Даже эта узкая, метров сто, не больше, лесная полоска (есть над Тереком и более широкие массивы) поражала необычайной пышностью, изобилием живой природы. Тропинка к реке местами проходила под сплошными сводами сомкнувшихся деревьев. А вокруг — трава в человеческий рост, переплетенные стволы, по ним там и тут поднимаются вверх мощные ростки дикого плюща, чуть ли не какие-то лианы. И комары, комары… Сплошной не умолкающий звон. И близкий шорох стремительно бегущей воды. Равнинный Терек — все равно ведь горная река. Он рыжий, мутный от размытой породы, широкий, ледяной. Если смотреть на волны, от быстроты его течения почти моментально начинает рябить в глазах. То ли от увиденного пиршества жизни в этом лесу над ним, по какой ли другой причине, только может показаться, что и Терек — живой. До Каспия ему отсюда — рукой подать. И уже готов пролиться с детства знакомый его бурный, вкрадчивый, его ужасающий монолог. Тут и Лермонтов, и Толстой, и впечатления сегодняшнего дня: все как-то незаметно соединялось в душе.
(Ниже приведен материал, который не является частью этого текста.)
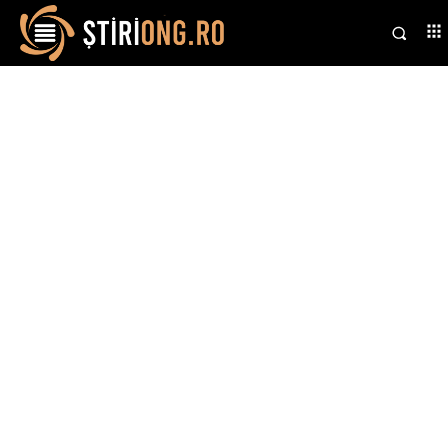
Stiri si noutati despre:
lucrări fictive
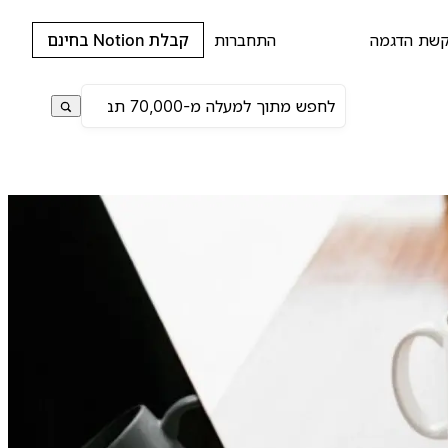
שת הדגמה
התחברות
קבלת Notion בחינם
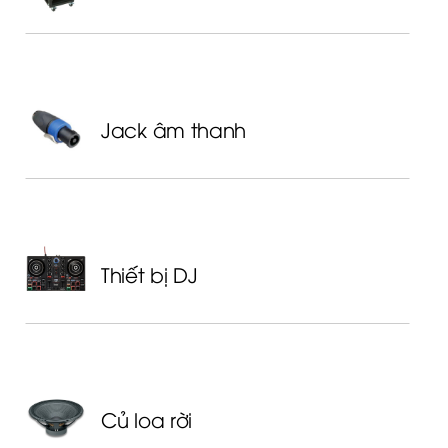
Jack âm thanh
Thiết bị DJ
Củ loa rời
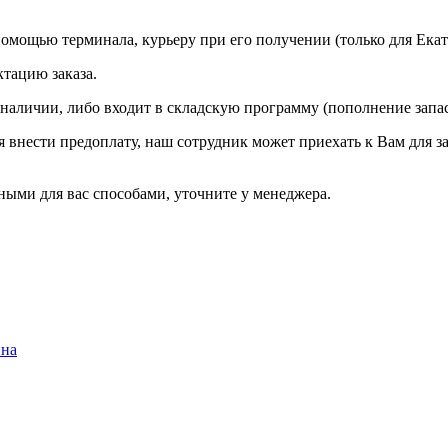
омощью терминала, курьеру при его получении (только для Екат
ктацию заказа.
 наличии, либо входит в складскую программу (пополнение запа
ся внести предоплату, наш сотрудник может приехать к Вам для з
ыми для вас способами, уточните у менеджера.
ина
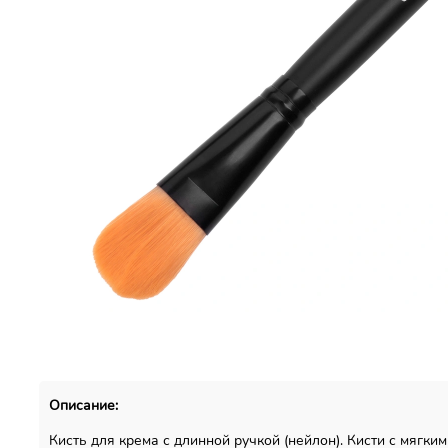
Описание:
Кисть для крема с длинной ручкой (нейлон). Кисти с мяг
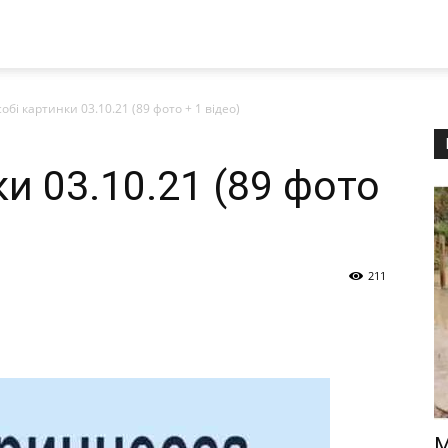
собі картинки 03.10.21 (89 фото + 1 відео)
ки 03.10.21 (89 фото
211
М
Только одного недоставало в общей картине. Не было тех самых гор, хотя бы увиденных издалека, хотя бы мелькнувших, как дивная греза: полуявь, полусон, так поразившая некогда героя Толстого. Жители Старогладковской говорили, что в особенно ясную погоду их можно наблюдать прямо отсюда, не покидая станицы. Мне это удалось только по прошествии нескольких лет. Но в ту "оленинскую", уже никогда потом не повторившуюся пору, я увидел их почти нечаянно, как, вероятно, видели сотни приезжих, как видел в первую встречу с кавказскими краями и будущий писатель.
Старенький рейсовый автобус медленно двигался по шоссе от Кизляра. Справа за окнами был однообразный, скучный пейзаж. Там начинались буруны — почти безжизненная, покрытая колючкой, редкой желтой травой полупустынная степь. Слева — все те же поля вдоль реки. Иногда мы обгоняли совсем уж медленные трактора с большими длинными прицепами. Они везли виноград, целые горы винограда, изумрудного или синего, насквозь просвеченного солнцем. Мы находились между Курдюковской и Старогладковской. В какой-то миг автобус выехал на возвышенный участок дороги, взгляд невольно перестал замечать ближние предметы за окном и остановился на самом горизонте. Далеко-далеко за полями, за Тереком едва различимой цепочкой тянулись белые снеговые вершины. Русский Кавказ.
ЭТО БЫЛА МОЯ ЗЕМЛЯ. Мои степи, леса, мои горы. Моя история, поэзия и проза. Что с того, если я так и не поехал в горный аул Ведено? Не увидел воочию Валерик? Эти незнакомые мне места тоже были мои родные, вошли в мою судьбу навсегда. Может быть, гребенские казачьи станицы теперь станицы только по названию. Может быть, в далеком горном ауле проклинают сегодня русское имя, русскую речь. Все впереди. Будет Россия, о которой годами не ведали, только едва догадывались, русский ли, горец, и мы еще посмотрим. Что бы ни происходило с нами в нашу смутную пору, мы и сегодня узнаем эту былую, эту грядущую Родину в лицах своих солдат, воюющих в Чечне.
Не так давно по радио передали: последний директор нашего музея — чеченец, которого знали и мы, сумел там все сохранить от полного разорения. Еще раньше по телевидению прошли кадры: начальник российского Генерального штаба встречался с населением Старогладковской. Как показалось из мимолетной телевизионной картинки — на той самой площади, стоя на пороге музея Толстого.